Die Zehen im Gras, die Hände auf das gläserne Rednerpult gelegt, so steht Eva Glawischnig im Innenhof eines Wiener Flüchtlingshotels und erzählt von einer Putzfrau.
Es ist ihre Rede zur Lage der Nation, eine Analyse der Stimmung im Land, also etwas, was man nicht jeden Tag machen kann. Die Sonne hat schon jetzt ordentlich Kraft, und weil gute Ansprachen von klaren Bildern und einfachen Botschaften leben, erzählt Glawischnig von der Putzfrau im Kindergarten ihres Sohnes in Ottakring: „Ich komme öfter mit ihr ins Gespräch. Beim letzten Mal hat sie gesagt: ,Ich mach’ mir Sorgen, was mit all den Flüchtlingen wird. Kann ich irgendwie helfen? Ich kann Arabisch, ich könnte doch dolmetschen.“
Die hilfsbereite Putzfrau, das ist das Österreich, auf das Glawischnig stolz sein will: Die „Heimat der großen Herzen“, der Solidarität. Seit gestern wird diese Botschaft an 2700 Plätzen im Land propagiert – die Grünen haben eine Plakatkampagne gestartet (der KURIER berichtete). Geht es nach Glawischnig, leistet die „kleine“ Putzfrau mehr als mancher Politiker. Sie erklärt das so:

Wider die Hetze

Die einen, die Freiheitlichen, täten nichts als Menschen aufzuhetzen. „FPÖ-Politiker wissen, dass Frauen an der syrisch-türkischen Grenze ihre Kinder durch den Stacheldrahtzaun werfen, um sie vor den IS-Schlächtern zu retten – trotzdem demonstrieren sie vor Flüchtlingsheimen.“
Es gebe auf der Welt kein Problem, für das die korruptionsanfällige FPÖ nicht die Ausländer verantwortlich mache. „Deshalb dürfen die Blauen nie wieder regieren!“, sagt Glawischnig.

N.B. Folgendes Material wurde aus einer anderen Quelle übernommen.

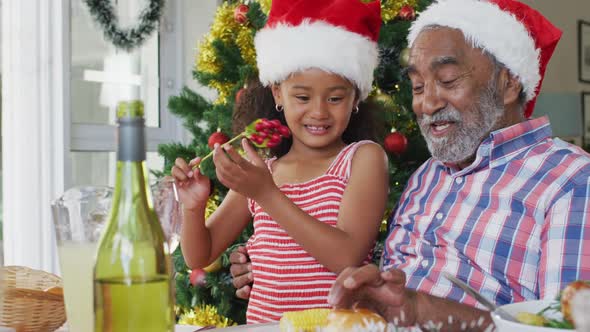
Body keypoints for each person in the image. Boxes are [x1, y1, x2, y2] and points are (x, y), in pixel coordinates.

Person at [231, 0, 590, 329]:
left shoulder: (569, 181)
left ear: (508, 83)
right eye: (418, 87)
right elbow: (374, 275)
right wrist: (276, 263)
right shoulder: (427, 177)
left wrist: (424, 311)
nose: (427, 103)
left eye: (447, 80)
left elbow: (571, 327)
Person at [171, 0, 389, 324]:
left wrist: (267, 195)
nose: (318, 112)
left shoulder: (363, 159)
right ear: (277, 94)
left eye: (335, 98)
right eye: (302, 97)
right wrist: (192, 206)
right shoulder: (265, 170)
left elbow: (347, 257)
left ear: (355, 98)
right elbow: (198, 255)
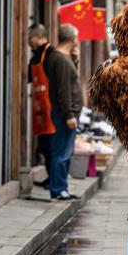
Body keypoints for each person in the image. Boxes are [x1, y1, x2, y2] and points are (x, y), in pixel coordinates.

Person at [47, 24, 83, 201]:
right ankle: (59, 189)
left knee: (65, 151)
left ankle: (62, 188)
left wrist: (75, 60)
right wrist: (69, 114)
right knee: (62, 152)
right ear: (71, 38)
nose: (78, 39)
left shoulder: (65, 57)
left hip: (68, 112)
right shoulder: (59, 59)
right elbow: (63, 90)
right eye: (77, 36)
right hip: (65, 113)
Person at [28, 23, 55, 189]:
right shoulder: (35, 56)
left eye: (30, 37)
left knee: (51, 148)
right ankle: (50, 178)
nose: (28, 41)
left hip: (50, 109)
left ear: (38, 37)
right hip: (40, 109)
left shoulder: (51, 54)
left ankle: (54, 180)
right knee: (44, 146)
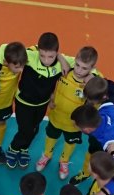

Womit wir bei den anderen wären, bei SPÖ und ÖVP. Sie verortet Glawischnig nur noch in einer Rolle, nämlich als „Straches Wahlhelfer“.
An Argumenten mangelt es kaum: SPÖ-Landeshauptmann Niessl habe die FPÖ „in Rekordzeit“ mit einer Regierungsbeteiligung geadelt; ÖVP-Außenminister Kurz wolle ausländischen Arbeitskräften die Kinderbeihilfe kürzen; und während der wahlkämpfende ÖVP-Landeshauptmann Pühringer nicht ausschließt, die FPÖ in die Regierung zu hieven, ist es für Glawischnig selbst in Wien schon denkbar, dass die SPÖ mit der Strache-FPÖ koaliert: „Hinter Michael Häupl gibt es viele Bezirksfunktionäre, die sich sehr wohl eine Koalition mit der FPÖ vorstellen können.“
Rein handwerklich macht die Grüne an diesem Vormittag vieles richtig: Sie kritisiert nicht nur, sondern dankt auch – und zwar all jenen, die mit Deutschkursen oder dem Sammeln von Kleidern Solidarität leben.
Zwischendurch erhebt sie konkrete Forderungen – etwa die nach einem Regierungsbeauftragten, der die Regierung bei der Flüchtlingsproblematik entlasten soll. Und schließlich reicht sie frustrierten SPÖ-Wählern die Hand und bittet sie frei nach Kreisky, mit der Öko-Partei ein Stück des Weges zu gehen – nur so könne die FPÖ von Regierungsämtern ferngehalten werden.
All das ist schlüssig, hat seine Logik. Der Titel freilich wirkt irgendwie hoch angetragen. Denn mit nicht ganz 15 Minuten ist Glawischnigs „Erklärung zur Lage Österreichs“ unter den kürzeren staatstragenden Analysen der jüngeren Zeitgeschichte.